LEICESTER, United Kingdom – As members of the UK parliament continue to speak about a proposed law to legalize assisted suicide, the bill’s opponents are criticizing proposed changes as “window dressing” that will significantly weaken already inadequate ‘protections’ – before the bill even passes.

As the Terminally Ill Adults (End of Life) Bill makes its way through the Committee Stage in parliament, the sponsor Member of Parliament (MP), Kim Leadbeater, has asked for a series of amendments concerning the role of doctors and the reporting of assisted suicides. Additionally, the necessary approval of a judge is also being proposed to be required.

A palliative care doctor, Rachel Clarke, told MPs about the potentially coercive nature of doctors even mentioning assisted suicide to a patient.

“If, for instance, you say to a vulnerable patient who has just been told they have a diagnosis of terminal cancer, ‘Have you thought about assisted dying?’ I would suggest that stating it broadly like that is a form of pressure and that you are potentially unintentionally coercing that patient.
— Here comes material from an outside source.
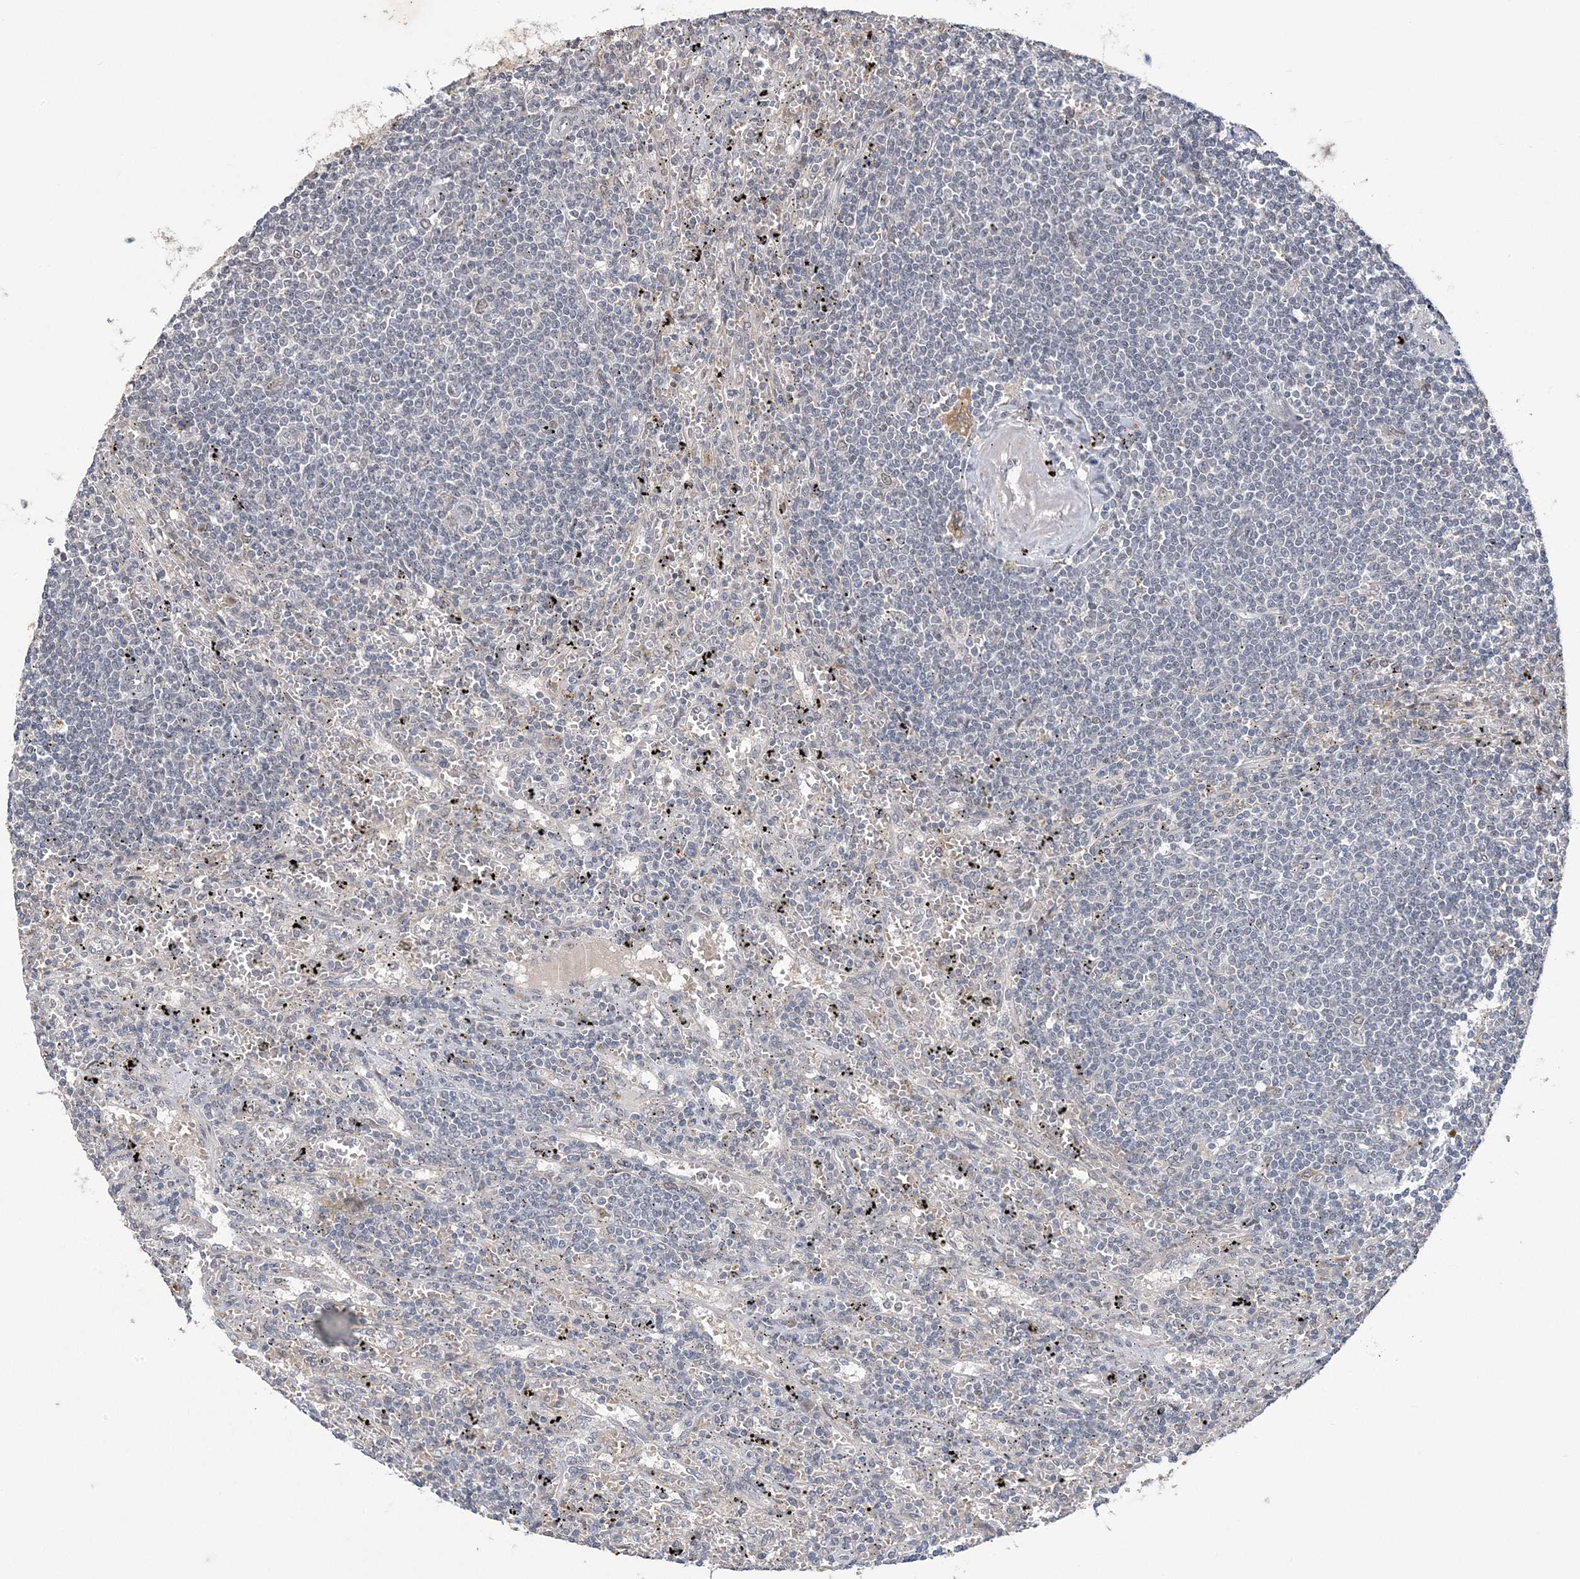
{"staining": {"intensity": "negative", "quantity": "none", "location": "none"}, "tissue": "lymphoma", "cell_type": "Tumor cells", "image_type": "cancer", "snomed": [{"axis": "morphology", "description": "Malignant lymphoma, non-Hodgkin's type, Low grade"}, {"axis": "topography", "description": "Spleen"}], "caption": "High magnification brightfield microscopy of lymphoma stained with DAB (brown) and counterstained with hematoxylin (blue): tumor cells show no significant positivity.", "gene": "ZBTB7A", "patient": {"sex": "male", "age": 76}}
The very act of raising assisted dying in that way will make that vulnerable patient think, ‘God, is this doctor telling me that my life is not worth living any more?’ Clarke said.

“It is my clinical experience that not only are the majority of doctors not necessarily trained in spotting coercion explicitly, but they are often not trained explicitly in having so-called advance care planning conversations with patients around the topic of death and dying, and how a patient would like the end of their life to proceed,” she said.

Members of the palliative medical care field have been strongly opposed to the Bill, noting that the proper care for dying patients is often not given, that funding of palliative medicine is inadequate, and that many medical facilities can’t even give 24 hours of care each day.

Leadbeater has also introduced an amendment that would require the coordinating doctor in an assisted suicide to undergo training that would include assessing capacity and coercion.

The spokesperson for Right To Life UK, Catherine Robinson, said Leadbeater’s amendments appear to be “little more than window dressing.”

“She has steadfastly refused to introduce safeguards to prevent doctors from introducing the topic of assisted suicide with their patients unprompted in direct contradiction to advice from experts who warned her about how this could be potentially coercive,” she said.

“Leadbeater’s Bill is dangerous and fundamentally flawed. A few completely inadequate tweaks will not change that. It is almost certain that the safeguards will not protect everyone who does not really wish to die or who has been pressured into assisted suicide. MPs must reject it at Third Reading,” Robinson added.

The Head of Policy for Disability Rights UK, Fazilet Hadi told the commission equality journey for disabled people is relatively recent in Britain.

“The Disability Discrimination Act was only passed in 1995, and the Equality Act was only 15 years ago. We are a country that is unequal—that has internalized ableism against disabled people—so I do think the Bill will have a serious and profound negative impact against the valuing of disabled people’s lives,” Hadi said.

A spokesperson for the Society for the Protection of Unborn Children (SPUC) said the proposed changes to the Bill is an act of “shameless U-turn.”

“Now we are seeing the true ideological motivations behind the Leadbeater Bill, which will put vulnerable people at the mercy of so-called ‘experts’: That is to say, true believers who advocate death as a solution to ‘problem’ patients,” the spokesperson said.

Doctors from the United States – where several states have legalized assisted suicide – spoke to the UK committee, which one doctor even claiming it should be a “felony” for loved ones to “interfere with a patient’s right to make this choice.”

“Judging by the American doctors who testified before the committee, this expert panel would be nothing more than a rigged jury that is no safeguard at all against pro-death believers who’d criminalize family members for persuading their loved ones not to die,” the SPUC person said.

“This dangerous and immoral Bill must be rejected for the sake of all citizens. We are all potentially threatened by this radical proposal that would remove the final barrier between the patient and the doctor seeking to put them into an early grave,” the spokesperson continued.

“The goalposts have been moved, and it’s proposals like this that show that the government and some MPs cannot be trusted with assisted suicide laws. Once legalized, there is no knowing where this rapid slide towards death will end,” the SPUC person added.

Cardinal Vincent Nichols, President of the England and Wales Catholic Bishops’ Conference and Archbishop of Westminster, last week told News UK the debate over the assisted suicide bill was “deeply irresponsible.”

“I think what’s happening, if it came to pass, would be the biggest change that this country has seen for many, many decades at least, probably more. On the back of what – five, six, seven hours’ debate? I was told that the fox hunting bill [in 2004] endured 700 hours of debate,” he said.

“Once assisted suicide is approved by the law, a key protection of human life falls away. Pressure mounts on those who are nearing death, from others or even from themselves, to end their life in order to take away a perceived burden of care from their family, for the avoidance of pain, or for the sake of an inheritance,” Nichols added.

“The radical change in the law now being proposed risks bringing about for all medical professionals a slow change from a duty to care to a duty to kill,” the cardinal said.